Nella stessa linea vengono analizzati anche il permanere della schiavitù illegale e il
(ri)emergere di altre forme di lavoro forzato dopo l’emancipazione formale. L’approccio
richiama quello dei saggi di Frederick Cooper, degli studi di Valter Zanin sul lavoro coatto
contemporaneo e dei volumi della collana «Studies in Global Social History» dell’editore
Brill. Il volume di Turi, pensato per fornire una panoramica della letteratura internazionale a un pubblico non necessariamente composto da specialisti, approfondisce meno le
vicende specifiche di queste forme «assimilabili alla schiavitù», e di alcune di esse in verità
non fa neppure menzione – com’è il caso del convict labour. In modo originale tuttavia
ne segue le tracce, attraverso le convenzioni internazionali dal XIX secolo ai giorni nostri,
mostrando il progressivo espandersi della definizione stessa di schiavitù finalizzato ad
estendere il divieto della tratta e del lavoro forzato a tutte le forme di lavoro non libero.

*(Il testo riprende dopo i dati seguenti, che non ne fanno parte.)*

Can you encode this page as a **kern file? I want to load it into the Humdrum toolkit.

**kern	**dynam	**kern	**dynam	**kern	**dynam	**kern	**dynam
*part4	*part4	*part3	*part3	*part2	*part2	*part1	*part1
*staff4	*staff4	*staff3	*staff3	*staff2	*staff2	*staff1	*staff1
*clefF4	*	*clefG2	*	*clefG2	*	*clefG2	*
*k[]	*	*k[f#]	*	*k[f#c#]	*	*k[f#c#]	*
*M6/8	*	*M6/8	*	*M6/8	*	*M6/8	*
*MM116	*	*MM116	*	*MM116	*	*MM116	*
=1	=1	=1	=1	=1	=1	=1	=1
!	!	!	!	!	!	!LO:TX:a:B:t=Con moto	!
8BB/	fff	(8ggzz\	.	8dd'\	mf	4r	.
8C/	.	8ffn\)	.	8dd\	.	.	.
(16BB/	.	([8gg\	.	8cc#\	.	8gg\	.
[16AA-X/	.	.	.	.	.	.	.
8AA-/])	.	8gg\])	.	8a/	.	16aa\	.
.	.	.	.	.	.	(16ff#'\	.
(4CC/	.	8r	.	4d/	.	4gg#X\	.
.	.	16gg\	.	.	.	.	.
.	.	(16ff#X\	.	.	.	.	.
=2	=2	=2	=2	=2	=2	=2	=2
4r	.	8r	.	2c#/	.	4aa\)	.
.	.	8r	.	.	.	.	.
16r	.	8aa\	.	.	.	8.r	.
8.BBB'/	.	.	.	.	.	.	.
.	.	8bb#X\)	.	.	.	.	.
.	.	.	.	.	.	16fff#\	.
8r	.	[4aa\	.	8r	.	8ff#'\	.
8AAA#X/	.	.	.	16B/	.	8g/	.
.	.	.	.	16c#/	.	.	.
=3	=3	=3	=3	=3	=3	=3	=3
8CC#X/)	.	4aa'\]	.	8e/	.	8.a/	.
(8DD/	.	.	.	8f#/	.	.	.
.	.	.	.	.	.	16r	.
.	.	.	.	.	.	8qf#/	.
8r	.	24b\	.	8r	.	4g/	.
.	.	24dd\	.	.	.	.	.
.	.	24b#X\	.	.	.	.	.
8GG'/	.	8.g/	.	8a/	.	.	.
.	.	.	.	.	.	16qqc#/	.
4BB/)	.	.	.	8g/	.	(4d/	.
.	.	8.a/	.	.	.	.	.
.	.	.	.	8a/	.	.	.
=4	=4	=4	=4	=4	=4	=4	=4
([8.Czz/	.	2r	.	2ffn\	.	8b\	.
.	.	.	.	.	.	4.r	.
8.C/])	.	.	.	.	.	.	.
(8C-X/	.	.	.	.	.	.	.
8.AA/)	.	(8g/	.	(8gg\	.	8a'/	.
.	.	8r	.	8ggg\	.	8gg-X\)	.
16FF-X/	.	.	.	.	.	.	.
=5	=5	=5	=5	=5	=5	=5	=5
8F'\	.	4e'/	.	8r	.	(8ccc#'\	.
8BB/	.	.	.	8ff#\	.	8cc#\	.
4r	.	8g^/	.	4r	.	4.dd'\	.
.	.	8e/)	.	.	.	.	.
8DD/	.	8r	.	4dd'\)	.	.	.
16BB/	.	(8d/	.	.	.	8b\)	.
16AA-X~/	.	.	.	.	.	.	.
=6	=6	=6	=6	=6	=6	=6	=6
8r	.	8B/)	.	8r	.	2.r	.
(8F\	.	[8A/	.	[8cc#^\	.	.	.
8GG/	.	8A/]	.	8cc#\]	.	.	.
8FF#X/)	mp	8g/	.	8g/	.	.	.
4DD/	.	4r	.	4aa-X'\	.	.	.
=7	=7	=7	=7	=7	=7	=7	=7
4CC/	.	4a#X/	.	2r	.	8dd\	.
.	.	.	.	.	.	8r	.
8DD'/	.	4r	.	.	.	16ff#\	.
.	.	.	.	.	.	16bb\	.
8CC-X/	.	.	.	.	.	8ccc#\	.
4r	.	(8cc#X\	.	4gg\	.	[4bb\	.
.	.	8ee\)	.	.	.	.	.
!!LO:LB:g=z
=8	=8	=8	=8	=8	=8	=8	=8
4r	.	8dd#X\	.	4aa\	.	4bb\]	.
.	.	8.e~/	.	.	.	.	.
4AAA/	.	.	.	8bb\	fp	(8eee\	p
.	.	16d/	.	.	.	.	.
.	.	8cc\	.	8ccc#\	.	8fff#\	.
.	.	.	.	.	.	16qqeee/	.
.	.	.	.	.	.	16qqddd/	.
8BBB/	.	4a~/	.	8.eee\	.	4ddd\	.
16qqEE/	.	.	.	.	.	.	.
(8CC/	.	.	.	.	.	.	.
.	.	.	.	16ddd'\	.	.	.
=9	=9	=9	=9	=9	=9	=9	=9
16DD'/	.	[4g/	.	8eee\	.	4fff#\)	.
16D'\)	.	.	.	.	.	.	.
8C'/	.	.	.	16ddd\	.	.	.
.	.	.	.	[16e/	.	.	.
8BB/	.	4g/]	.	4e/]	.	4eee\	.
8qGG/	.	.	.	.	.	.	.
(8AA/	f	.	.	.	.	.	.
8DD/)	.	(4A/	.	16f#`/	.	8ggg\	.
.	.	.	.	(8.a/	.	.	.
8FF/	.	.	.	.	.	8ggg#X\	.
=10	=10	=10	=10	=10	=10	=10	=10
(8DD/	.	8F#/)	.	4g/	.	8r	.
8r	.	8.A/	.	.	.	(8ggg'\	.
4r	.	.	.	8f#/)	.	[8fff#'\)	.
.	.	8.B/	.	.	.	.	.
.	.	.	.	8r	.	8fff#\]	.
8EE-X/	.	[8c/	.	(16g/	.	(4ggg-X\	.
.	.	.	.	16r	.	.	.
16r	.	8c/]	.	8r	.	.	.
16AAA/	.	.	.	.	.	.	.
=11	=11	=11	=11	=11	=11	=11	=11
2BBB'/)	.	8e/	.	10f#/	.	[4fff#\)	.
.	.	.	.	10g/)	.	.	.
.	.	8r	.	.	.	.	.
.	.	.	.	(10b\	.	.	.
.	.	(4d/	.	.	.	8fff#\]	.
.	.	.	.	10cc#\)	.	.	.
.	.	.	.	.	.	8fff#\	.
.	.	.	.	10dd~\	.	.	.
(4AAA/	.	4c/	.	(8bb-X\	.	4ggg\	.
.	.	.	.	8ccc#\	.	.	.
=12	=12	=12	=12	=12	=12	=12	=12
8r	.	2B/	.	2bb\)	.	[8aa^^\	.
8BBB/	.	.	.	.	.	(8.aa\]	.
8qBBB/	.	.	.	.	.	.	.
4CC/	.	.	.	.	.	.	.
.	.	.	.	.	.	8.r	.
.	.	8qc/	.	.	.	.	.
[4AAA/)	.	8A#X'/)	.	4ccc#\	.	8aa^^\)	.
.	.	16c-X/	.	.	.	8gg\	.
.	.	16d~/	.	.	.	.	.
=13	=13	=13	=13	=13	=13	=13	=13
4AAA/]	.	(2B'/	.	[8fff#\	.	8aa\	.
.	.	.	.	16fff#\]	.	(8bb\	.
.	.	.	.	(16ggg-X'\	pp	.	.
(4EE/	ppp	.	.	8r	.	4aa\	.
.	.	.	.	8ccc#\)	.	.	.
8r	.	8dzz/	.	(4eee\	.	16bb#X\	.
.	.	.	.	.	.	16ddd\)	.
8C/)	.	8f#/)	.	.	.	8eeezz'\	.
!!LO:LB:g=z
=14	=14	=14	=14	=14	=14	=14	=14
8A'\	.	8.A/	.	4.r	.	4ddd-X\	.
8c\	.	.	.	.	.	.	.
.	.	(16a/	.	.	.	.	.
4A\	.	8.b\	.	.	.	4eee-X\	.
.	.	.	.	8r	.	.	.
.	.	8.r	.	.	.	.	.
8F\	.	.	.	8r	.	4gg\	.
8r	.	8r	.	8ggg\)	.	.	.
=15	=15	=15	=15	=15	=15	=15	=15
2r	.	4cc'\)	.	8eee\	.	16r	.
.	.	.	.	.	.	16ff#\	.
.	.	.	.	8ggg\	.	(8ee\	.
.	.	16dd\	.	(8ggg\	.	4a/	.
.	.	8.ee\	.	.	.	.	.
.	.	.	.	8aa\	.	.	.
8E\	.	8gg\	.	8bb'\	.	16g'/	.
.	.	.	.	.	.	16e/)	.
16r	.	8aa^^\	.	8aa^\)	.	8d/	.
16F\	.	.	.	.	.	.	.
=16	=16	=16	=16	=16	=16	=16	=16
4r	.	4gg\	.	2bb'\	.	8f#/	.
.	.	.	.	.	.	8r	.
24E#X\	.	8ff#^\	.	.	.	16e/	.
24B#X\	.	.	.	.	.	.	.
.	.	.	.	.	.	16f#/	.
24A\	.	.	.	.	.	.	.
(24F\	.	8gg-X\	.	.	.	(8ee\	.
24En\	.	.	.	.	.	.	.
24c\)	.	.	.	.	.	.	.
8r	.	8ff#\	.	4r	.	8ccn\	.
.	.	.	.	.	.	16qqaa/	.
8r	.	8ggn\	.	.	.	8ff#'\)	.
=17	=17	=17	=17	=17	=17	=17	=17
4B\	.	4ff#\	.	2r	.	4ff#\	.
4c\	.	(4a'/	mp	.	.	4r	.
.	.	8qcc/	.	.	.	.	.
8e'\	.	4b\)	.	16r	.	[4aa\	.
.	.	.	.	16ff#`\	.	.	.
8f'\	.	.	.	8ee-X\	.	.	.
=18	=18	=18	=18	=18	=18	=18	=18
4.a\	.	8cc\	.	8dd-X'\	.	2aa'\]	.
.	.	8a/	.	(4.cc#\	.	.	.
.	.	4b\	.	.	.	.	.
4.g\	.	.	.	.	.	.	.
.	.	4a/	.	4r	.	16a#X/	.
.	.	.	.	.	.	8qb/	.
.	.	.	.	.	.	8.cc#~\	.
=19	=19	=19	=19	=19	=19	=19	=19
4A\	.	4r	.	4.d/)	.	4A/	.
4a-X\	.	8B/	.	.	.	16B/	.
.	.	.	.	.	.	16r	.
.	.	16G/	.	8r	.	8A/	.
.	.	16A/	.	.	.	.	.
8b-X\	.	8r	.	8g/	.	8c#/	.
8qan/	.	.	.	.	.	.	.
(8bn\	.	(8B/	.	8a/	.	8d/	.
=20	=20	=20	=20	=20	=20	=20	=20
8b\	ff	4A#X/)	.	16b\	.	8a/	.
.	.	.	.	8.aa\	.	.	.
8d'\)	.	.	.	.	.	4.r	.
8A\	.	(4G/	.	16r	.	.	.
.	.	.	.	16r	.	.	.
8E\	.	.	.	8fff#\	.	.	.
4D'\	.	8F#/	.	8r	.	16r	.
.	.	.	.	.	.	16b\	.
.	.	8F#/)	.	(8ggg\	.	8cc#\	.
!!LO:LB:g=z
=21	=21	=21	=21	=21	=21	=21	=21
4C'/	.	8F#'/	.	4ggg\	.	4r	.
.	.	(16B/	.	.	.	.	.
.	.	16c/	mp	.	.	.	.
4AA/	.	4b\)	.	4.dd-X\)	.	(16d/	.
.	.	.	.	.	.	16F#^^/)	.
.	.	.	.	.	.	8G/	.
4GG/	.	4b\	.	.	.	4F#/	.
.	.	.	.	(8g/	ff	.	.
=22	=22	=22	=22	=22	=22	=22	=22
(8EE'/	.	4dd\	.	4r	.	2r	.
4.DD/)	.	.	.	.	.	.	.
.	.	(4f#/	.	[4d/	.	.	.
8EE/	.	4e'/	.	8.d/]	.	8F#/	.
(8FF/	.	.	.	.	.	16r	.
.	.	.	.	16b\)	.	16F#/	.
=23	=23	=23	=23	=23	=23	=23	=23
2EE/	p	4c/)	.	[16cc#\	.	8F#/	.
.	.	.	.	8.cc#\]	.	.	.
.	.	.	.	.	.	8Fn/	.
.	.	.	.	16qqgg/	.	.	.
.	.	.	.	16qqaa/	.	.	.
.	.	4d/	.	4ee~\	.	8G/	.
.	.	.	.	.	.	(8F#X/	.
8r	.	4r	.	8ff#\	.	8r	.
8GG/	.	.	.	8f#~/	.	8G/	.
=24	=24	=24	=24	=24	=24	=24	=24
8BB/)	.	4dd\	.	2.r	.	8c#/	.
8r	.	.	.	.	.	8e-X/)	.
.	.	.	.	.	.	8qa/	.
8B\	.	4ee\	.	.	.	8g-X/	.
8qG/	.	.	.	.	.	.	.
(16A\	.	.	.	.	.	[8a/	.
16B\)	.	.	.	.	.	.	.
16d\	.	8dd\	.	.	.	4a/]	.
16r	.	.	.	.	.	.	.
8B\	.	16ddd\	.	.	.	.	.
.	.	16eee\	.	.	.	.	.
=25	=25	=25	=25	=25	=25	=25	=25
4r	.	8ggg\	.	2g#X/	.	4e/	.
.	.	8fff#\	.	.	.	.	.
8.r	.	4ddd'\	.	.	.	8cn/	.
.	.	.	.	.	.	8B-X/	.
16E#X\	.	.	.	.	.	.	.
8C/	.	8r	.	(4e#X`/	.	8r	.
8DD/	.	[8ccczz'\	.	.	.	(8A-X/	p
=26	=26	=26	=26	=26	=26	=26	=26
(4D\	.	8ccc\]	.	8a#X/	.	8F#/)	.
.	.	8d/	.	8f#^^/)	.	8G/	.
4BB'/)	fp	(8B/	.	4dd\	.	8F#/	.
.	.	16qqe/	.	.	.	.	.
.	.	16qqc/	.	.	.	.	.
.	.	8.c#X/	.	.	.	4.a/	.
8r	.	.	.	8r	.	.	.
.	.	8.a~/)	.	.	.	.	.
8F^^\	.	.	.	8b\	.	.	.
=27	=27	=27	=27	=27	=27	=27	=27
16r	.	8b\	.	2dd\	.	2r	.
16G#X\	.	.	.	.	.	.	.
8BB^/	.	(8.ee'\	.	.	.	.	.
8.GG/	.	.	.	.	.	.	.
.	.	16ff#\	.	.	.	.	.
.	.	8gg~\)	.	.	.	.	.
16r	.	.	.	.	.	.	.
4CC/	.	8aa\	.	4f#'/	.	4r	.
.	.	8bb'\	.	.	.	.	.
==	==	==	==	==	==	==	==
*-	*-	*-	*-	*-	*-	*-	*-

È questo procedimento, più che il riferimento a «nuove schiavitù» di cui sembra
mancare un’adeguata definizione (nel volume come nella relativa letteratura), che consente all’a. di mostrare anche il permanere di forme di radicale non-libertà all’interno del
mondo attuale. «Il cerchio si chiude con un bilancio amaro», nota l’a., sebbene la storia di
«sfruttamento vecchio e nuovo dell’uomo sull’uomo» (p. 363) sia stata accompagnata da
quella della lotta contro tale sfruttamento – e far uscire entrambe queste eredità dall’oblio
in cui sono cadute è interesse e dovere morale di ciascuno di noi.